How to run fswatch to call a program with static arguments?

Guy Bowden picture Guy Bowden · Sep 5, 2014 · Viewed 8.9k times · Source

I used to use fswatch v0.0.2 like so (in this instance to run django test suit when a file changed)

$>fswatch . 'python manage.py test'

this works fine.

I wanted to exclude some files that were causing the test to run more than once per save (Sublime text was saving a .tmp file, and I suspect .pyc files were also causing this)

So I upgraded fswatch to enable the -e mode.
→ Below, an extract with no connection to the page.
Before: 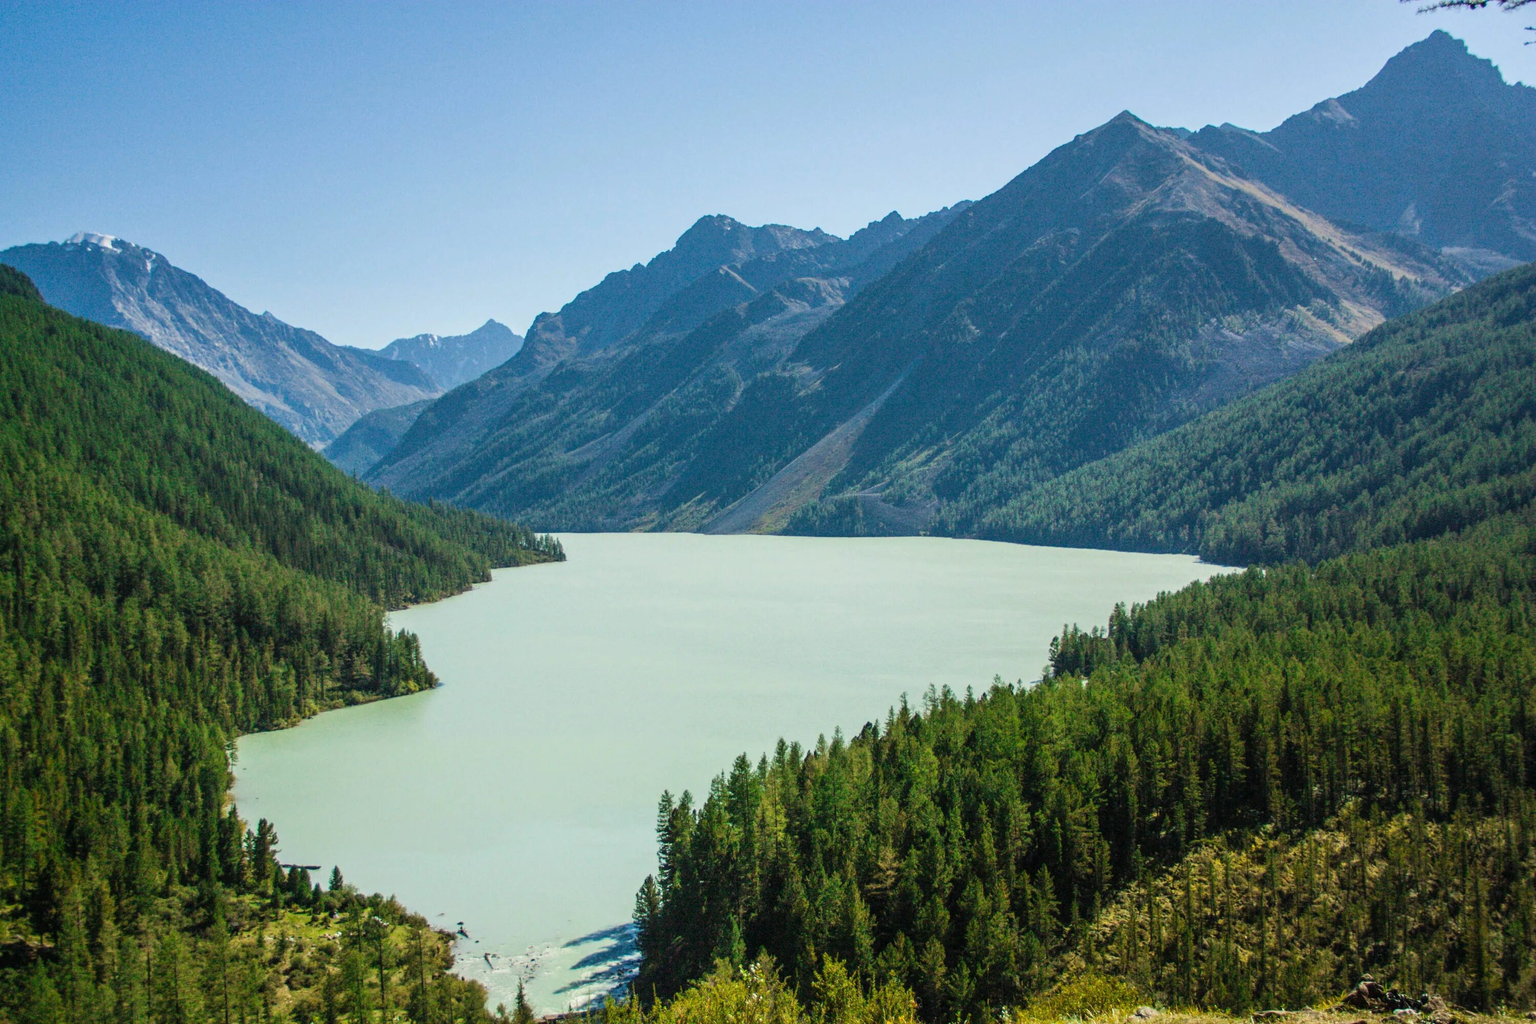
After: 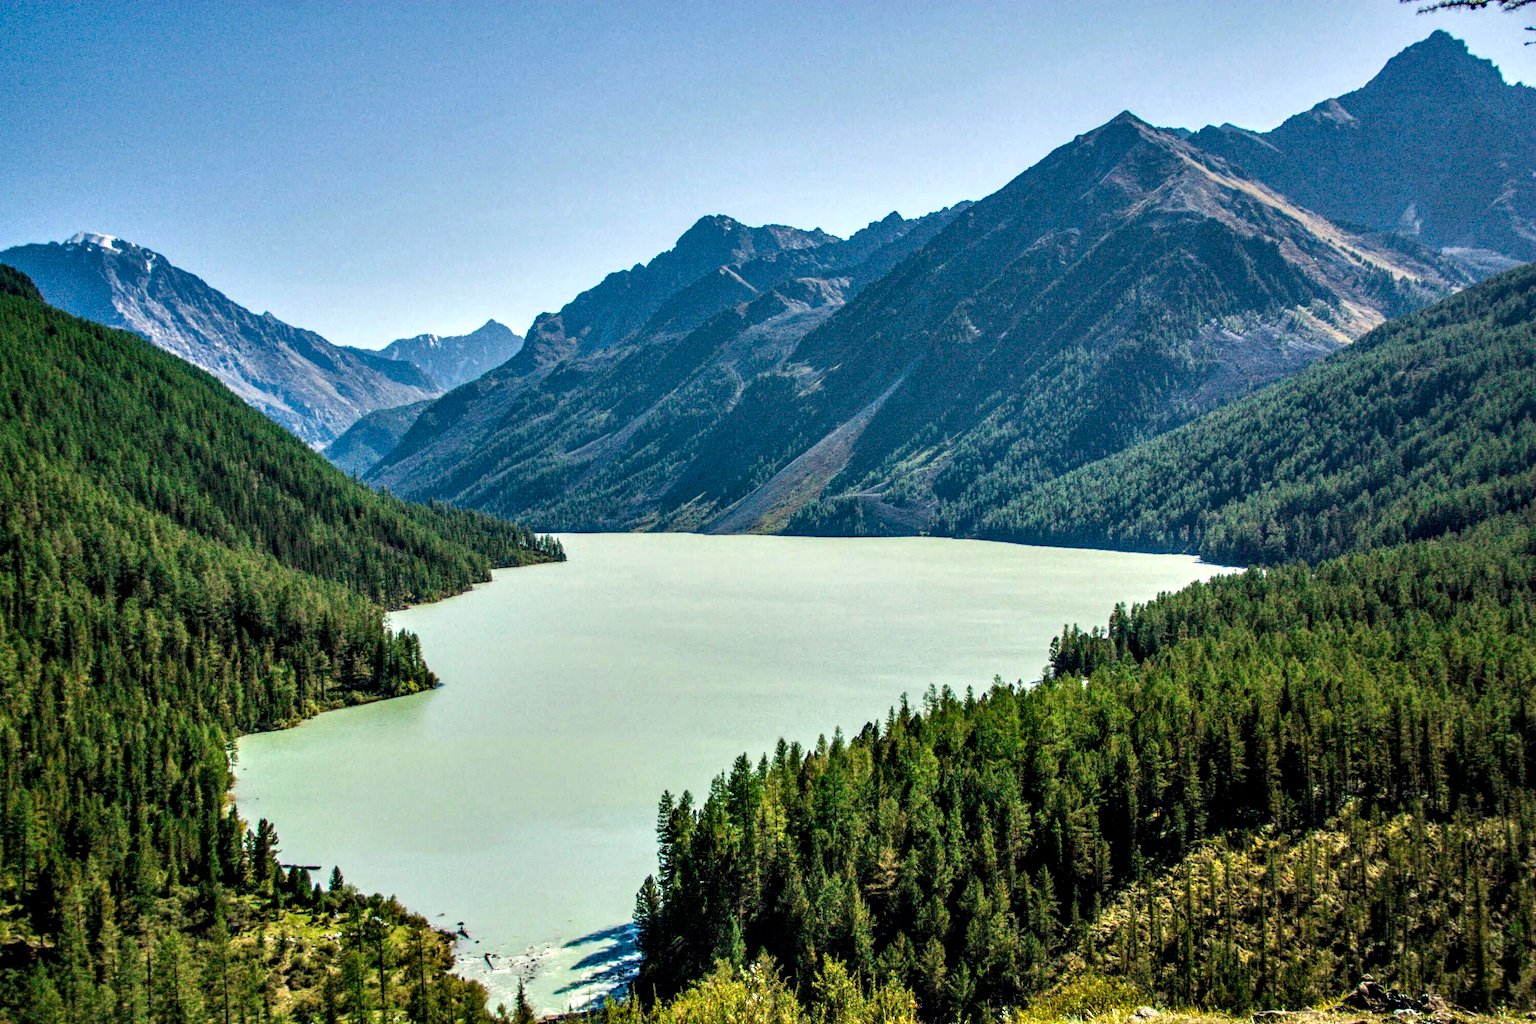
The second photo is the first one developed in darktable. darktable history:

However the way fswatch has changed which is causing me troubles - it now accepts a pipe argument like so:

$>fswatch . | xargs -n1 program

I can't figure out how to pass in arguments to the program here. e.g. this does not work:

$>fswatch . | xargs -n1 python manage.py test

nor does this:

$>fswatch . | xargs -n1 'python manage.py test'

how can I do this without packaging up my command in a bash script?

Answer

Enrico M. Crisostomo picture Enrico M. Crisostomo · Sep 8, 2014

fswatch documentation (either the Texinfo manual, or the wiki, or README) have examples of how this is done:

$ fswatch [opts] -0 -o path ... | xargs -0 -n1 -I{} your full command goes here

Pitfalls:

  • xargs -0, fswatch -0: use it to make sure paths with newlines are interpreted correctly.
  • fswatch -o: use it to have fswatch "bubble" all the events in the set into a single one printing only the number of records in the set.
  • -I{}: specifying a placeholder is the trick you missed for xargs interpreting correctly your command arguments in those cases where you do not want the record (in this case, since -o was used, the number of records in the set) to be passed down to the command being executed.